In 26(b) (existing oceans agreements), the G-77/CHINA called for universal participation in existing agreements. JAPAN objected to the reference to the Moratorium on Commercial Whaling. In 26(c) (excess fishing fleet), the G-77/CHINA called for reduction and elimination of wasteful fishing practices, especially in developed countries. JAPAN objected to the reference to subsidies. The EU called for consideration of positive and negative impacts of subsidies on fisheries. A US redraft referenced work by FAOs COFI22. ICELAND suggested that subsidies be reduced by 50% by 2002. NORWAY added text on control and enforcement. In 26(d) (UN activities), the G-77/CHINA called for public awareness of oceans as a finite resource. The EU called for comprehensive CSD follow-up in 1999. EGYPT called for preparedness for oil spill accidents in regional agreements.
On 28 (energy), the G-77/CHINA's reformulation emphasized increased energy services in developing countries; international cooperation to reduce environmental impacts of fossil fuel development; and consideration of countries dependent on fossil fuel exports and those vulnerable to effects of climate change. The EU called for an intergovernmental forum to elaborate a common strategy for a sustainable energy future. Additions to 28(c) (modern renewable energy) included: use of energy-intensive materials (EU); reducing life-cycle costs (US); and cost-effective and environmentally- sound renewable energy sources (CANADA). The G-77/CHINA's amendment called for time-bound commitments to technology transfer. In 28(e) (pricing policies), the EU, the US, JAPAN and AUSTRALIA deleted a reference to eliminating subsidies for fossil and nuclear energy within ten years. CANADA deleted nuclear energy and added movement towards energy pricing that reflects full economic and environmental costs. JAPAN inserted reduction of subsidies. Proposals for new subparagraphs included: international cooperation to address negative consequences of energy consumption (JAPAN); increased use and transfer of safe and environmentally-sound energy technologies (EU); and promoting safety measures regarding radioactive waste (NORWAY).

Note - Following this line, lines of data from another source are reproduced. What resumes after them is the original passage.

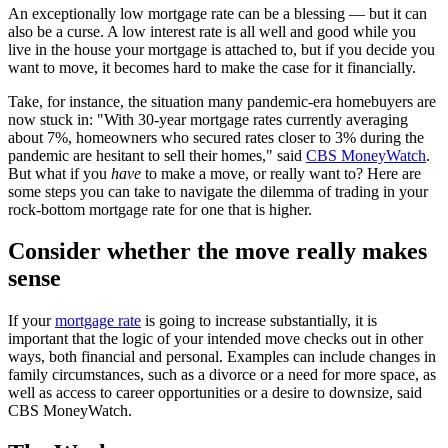
An exceptionally low mortgage rate can be a blessing — but it can
also be a curse. A low interest rate is all well and good while you
live in the house your mortgage is attached to, but if you decide you
want to move, it becomes hard to make the case for it financially.
Take, for instance, the situation many pandemic-era homebuyers are
now stuck in: "With 30-year mortgage rates currently averaging
about 7%, homeowners who secured rates closer to 3% during the
pandemic are hesitant to sell their homes," said
CBS MoneyWatch
.
But what if you
have
to make a move, or really want to? Here are
some steps you can take to navigate the dilemma of trading in your
rock-bottom mortgage rate for one that is higher.
Consider whether the move really makes
sense
If your
mortgage rate
is going to increase substantially, it is
important that the logic of your intended move checks out in other
ways, both financial and personal. Examples can include changes in
family circumstances, such as a divorce or a need for more space, as
well as access to career opportunities or a desire to downsize, said
CBS MoneyWatch.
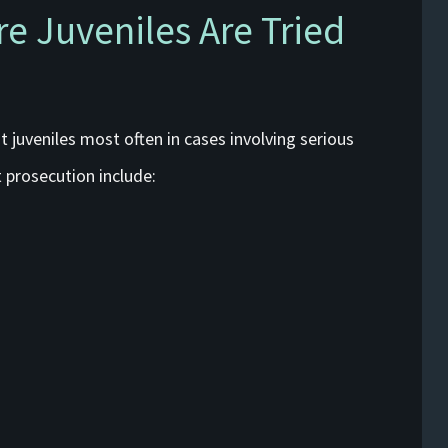
 Juveniles Are Tried
 juveniles most often in cases involving serious
 prosecution include:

In 29 (transport), the G-77/CHINA deleted references to oil and fossil energy, as well as text on policies to improve energy efficiency. The UKRAINE and SWITZERLAND said the call in 29(d) (guidelines and targets) for a phase-out of lead additives in ten years is unrealistic. The EU called for an international tax on aviation fuel.

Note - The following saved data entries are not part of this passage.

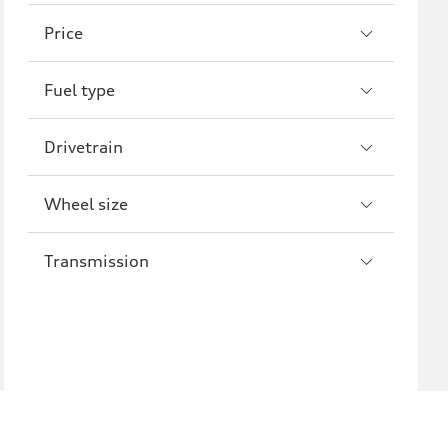
A8
S8
Price
R8
Fuel type
Drivetrain
Wheel size
Transmission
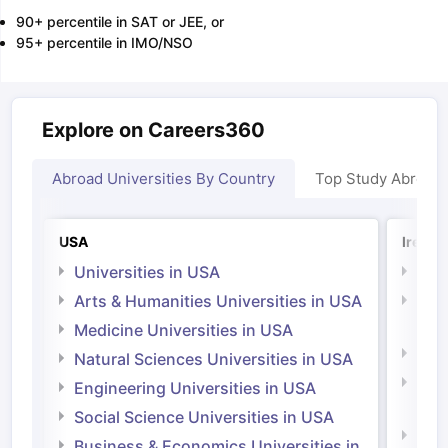
90+ percentile in SAT or JEE, or
95+ percentile in IMO/NSO
Explore on Careers360
Abroad Universities By Country
Top Study Abroad
USA
Irelan
Universities in USA
Univ
Arts & Humanities Universities in USA
Arts
Irel
Medicine Universities in USA
Medi
Natural Sciences Universities in USA
Natu
Engineering Universities in USA
Irel
Social Science Universities in USA
Engi
Business & Economics Universities in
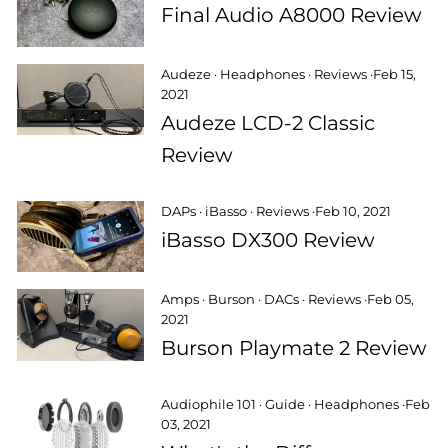
Final Audio A8000 Review
Audeze
·
Headphones
·
Reviews
·
Feb 15,
2021
Audeze LCD-2 Classic
Review
DAPs
·
iBasso
·
Reviews
·
Feb 10, 2021
iBasso DX300 Review
Amps
·
Burson
·
DACs
·
Reviews
·
Feb 05,
2021
Burson Playmate 2 Review
Audiophile 101
·
Guide
·
Headphones
·
Feb
03, 2021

In 30 (atmosphere), the EU specified legally-binding commitments that COP-3 should adopt. The US called for a satisfactory result at COP-3. CANADA and JAPAN called on COP-3 to include legally-binding and quantified measures, respectively. SAUDI ARABIA said the outcome should not be preempted.
On 32 (chemicals and wastes), the G-77/CHINA added text on facilitating access to environmentally-safe substitutes to POPs and on enhancing awareness of the importance of safety and management and ensuring prevention of accidents.